→ WHAT THE TASK ASKS:
Every line of the entries below from the one containing "Springdale Healthcare Center" to the one containing "Please accept this", both ends included, must be written out exactly. No other line belongs in the answer.

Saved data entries

━━━━━━━━━━

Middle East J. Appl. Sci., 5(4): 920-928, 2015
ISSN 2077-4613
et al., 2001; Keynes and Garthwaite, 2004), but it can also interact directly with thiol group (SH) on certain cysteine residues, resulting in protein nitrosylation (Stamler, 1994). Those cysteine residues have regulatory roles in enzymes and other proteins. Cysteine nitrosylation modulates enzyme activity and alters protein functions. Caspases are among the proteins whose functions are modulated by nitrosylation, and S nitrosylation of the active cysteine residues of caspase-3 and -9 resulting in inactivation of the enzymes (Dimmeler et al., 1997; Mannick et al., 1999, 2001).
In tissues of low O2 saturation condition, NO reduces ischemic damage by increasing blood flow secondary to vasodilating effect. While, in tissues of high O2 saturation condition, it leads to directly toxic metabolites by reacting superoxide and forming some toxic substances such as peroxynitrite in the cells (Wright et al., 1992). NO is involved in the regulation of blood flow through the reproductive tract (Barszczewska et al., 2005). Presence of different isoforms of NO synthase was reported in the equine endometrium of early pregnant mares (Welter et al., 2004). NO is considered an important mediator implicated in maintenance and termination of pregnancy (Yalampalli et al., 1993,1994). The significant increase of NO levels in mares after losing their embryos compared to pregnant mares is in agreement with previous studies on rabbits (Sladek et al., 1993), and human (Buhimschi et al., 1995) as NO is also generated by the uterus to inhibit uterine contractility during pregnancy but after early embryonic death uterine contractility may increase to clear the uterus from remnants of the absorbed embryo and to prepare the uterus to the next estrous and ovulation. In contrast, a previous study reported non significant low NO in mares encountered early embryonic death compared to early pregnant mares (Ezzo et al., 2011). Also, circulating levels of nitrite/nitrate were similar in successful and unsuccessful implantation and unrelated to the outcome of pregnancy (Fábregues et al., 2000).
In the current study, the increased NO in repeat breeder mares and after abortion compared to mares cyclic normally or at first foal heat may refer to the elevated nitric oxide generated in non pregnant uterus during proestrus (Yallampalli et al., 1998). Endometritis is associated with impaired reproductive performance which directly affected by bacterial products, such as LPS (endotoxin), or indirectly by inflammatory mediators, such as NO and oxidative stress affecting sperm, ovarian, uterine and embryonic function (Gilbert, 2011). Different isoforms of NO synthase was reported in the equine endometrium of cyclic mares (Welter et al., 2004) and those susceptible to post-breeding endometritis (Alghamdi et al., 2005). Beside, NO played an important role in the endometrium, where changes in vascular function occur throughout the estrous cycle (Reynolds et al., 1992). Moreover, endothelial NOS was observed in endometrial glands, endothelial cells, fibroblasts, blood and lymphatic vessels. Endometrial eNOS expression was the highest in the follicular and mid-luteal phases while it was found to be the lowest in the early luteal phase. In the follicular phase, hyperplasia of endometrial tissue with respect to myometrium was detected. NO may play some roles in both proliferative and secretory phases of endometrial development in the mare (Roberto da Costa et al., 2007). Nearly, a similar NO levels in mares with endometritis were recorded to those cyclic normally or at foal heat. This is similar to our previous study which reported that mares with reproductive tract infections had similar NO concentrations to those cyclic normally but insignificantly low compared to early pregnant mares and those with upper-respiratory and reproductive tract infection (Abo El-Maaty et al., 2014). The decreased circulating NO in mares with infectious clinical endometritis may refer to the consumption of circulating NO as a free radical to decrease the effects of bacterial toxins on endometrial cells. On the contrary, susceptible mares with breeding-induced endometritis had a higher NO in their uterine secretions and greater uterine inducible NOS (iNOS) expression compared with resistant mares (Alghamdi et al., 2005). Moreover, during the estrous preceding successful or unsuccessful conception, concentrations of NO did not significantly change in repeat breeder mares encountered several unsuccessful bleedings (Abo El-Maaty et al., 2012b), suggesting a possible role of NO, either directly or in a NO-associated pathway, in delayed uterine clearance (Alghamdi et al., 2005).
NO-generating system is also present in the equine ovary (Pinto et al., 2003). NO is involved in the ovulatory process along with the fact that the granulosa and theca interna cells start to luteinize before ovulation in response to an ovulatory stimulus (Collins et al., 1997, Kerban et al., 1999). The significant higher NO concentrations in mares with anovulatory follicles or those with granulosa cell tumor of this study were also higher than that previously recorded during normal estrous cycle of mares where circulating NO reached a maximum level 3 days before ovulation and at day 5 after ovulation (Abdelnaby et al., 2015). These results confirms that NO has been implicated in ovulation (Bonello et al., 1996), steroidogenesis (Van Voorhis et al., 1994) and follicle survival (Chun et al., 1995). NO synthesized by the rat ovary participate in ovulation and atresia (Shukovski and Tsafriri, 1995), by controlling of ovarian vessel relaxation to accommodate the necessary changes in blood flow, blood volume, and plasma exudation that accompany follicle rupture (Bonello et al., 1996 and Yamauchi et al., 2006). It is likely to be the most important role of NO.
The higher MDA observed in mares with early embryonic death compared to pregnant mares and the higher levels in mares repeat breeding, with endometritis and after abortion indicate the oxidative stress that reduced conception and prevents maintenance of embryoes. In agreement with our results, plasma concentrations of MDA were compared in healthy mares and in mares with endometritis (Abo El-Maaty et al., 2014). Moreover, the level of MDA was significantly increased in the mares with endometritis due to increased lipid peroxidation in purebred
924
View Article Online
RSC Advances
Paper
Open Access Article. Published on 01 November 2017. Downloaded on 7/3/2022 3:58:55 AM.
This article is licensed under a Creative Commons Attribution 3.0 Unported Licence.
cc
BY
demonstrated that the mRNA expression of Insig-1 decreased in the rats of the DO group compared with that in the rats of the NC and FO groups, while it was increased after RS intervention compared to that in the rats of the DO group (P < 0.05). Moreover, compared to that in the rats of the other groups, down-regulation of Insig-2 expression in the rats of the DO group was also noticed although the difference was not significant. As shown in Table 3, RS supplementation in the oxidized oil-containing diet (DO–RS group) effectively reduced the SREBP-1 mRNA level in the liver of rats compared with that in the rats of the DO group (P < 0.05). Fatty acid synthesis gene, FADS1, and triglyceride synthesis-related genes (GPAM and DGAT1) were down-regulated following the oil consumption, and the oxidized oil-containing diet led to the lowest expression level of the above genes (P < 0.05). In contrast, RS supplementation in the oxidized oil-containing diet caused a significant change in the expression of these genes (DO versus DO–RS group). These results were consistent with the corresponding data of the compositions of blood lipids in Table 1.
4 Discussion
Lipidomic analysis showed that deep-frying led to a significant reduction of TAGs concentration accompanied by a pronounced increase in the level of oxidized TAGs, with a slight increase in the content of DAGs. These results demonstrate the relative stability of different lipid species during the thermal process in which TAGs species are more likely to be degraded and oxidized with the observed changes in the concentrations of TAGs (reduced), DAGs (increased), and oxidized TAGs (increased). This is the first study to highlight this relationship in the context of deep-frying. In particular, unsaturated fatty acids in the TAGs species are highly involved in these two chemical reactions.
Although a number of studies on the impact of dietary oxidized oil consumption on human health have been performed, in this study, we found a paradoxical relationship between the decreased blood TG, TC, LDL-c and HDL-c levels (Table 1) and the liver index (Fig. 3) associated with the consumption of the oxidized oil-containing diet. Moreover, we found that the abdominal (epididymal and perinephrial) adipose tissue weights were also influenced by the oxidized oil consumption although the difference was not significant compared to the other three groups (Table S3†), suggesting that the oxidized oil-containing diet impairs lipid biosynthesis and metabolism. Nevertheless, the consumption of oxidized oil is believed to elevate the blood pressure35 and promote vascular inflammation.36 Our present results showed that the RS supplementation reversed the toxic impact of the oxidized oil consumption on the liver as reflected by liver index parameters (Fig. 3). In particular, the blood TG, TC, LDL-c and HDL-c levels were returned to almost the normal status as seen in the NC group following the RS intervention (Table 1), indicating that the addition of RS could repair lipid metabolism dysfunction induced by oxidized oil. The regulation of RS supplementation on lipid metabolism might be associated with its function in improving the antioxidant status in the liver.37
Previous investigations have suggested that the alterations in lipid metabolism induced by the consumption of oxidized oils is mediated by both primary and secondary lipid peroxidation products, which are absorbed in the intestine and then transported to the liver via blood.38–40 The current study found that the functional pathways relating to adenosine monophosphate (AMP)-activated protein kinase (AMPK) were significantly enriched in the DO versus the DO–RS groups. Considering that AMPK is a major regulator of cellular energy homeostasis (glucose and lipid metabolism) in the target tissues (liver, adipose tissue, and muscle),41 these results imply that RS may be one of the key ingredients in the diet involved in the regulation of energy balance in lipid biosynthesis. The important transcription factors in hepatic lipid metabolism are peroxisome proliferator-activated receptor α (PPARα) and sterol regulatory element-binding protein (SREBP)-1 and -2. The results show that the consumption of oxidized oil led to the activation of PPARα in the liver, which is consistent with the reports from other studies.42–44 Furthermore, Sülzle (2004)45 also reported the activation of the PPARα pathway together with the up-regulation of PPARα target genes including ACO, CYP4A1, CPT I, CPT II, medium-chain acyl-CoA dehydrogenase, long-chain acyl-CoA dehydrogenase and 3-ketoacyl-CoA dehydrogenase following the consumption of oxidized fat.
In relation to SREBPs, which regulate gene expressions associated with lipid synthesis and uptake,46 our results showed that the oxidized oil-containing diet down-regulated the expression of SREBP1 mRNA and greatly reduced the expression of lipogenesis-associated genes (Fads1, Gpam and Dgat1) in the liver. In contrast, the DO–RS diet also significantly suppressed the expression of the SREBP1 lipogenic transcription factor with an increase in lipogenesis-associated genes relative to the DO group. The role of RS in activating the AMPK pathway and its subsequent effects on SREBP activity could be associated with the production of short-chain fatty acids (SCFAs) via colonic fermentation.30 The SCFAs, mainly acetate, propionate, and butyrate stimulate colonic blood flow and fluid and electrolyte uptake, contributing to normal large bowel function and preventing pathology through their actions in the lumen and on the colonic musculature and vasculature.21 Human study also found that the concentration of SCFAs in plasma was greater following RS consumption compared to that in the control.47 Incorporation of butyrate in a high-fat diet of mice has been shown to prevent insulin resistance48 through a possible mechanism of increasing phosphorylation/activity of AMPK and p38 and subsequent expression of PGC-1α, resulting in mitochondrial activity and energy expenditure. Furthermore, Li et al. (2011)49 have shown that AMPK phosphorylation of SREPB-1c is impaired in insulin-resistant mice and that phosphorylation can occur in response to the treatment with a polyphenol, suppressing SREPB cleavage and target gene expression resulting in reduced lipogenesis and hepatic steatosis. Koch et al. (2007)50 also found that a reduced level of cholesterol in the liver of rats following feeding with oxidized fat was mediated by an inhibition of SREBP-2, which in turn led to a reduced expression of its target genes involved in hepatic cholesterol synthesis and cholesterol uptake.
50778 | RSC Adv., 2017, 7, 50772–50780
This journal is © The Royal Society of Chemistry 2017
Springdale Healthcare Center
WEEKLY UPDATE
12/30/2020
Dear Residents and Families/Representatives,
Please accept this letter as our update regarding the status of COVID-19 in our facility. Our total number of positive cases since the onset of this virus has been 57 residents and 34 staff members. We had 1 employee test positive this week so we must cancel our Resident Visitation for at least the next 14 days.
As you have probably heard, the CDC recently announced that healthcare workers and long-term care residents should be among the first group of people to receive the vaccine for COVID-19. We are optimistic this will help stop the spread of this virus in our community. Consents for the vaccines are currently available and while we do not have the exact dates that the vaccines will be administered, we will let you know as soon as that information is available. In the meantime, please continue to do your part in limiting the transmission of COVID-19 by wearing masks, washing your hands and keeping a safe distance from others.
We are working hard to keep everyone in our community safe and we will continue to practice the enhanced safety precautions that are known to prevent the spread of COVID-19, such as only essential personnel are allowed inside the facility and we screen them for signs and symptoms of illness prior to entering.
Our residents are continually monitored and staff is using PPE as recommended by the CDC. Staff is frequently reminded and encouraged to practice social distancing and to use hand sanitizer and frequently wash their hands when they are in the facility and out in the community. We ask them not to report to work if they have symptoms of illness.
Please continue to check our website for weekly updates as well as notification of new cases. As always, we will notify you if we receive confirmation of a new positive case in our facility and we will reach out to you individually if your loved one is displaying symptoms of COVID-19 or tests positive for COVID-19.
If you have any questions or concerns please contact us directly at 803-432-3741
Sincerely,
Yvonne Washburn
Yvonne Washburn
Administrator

━━━━━━━━━━

→ ANSWER BOX:
Springdale Healthcare Center
WEEKLY UPDATE
12/30/2020
Dear Residents and Families/Representatives,
Please accept this letter as our update regarding the status of COVID-19 in our facility. Our total number of positive cases since the onset of this virus has been 57 residents and 34 staff members. We had 1 employee test positive this week so we must cancel our Resident Visitation for at least the next 14 days.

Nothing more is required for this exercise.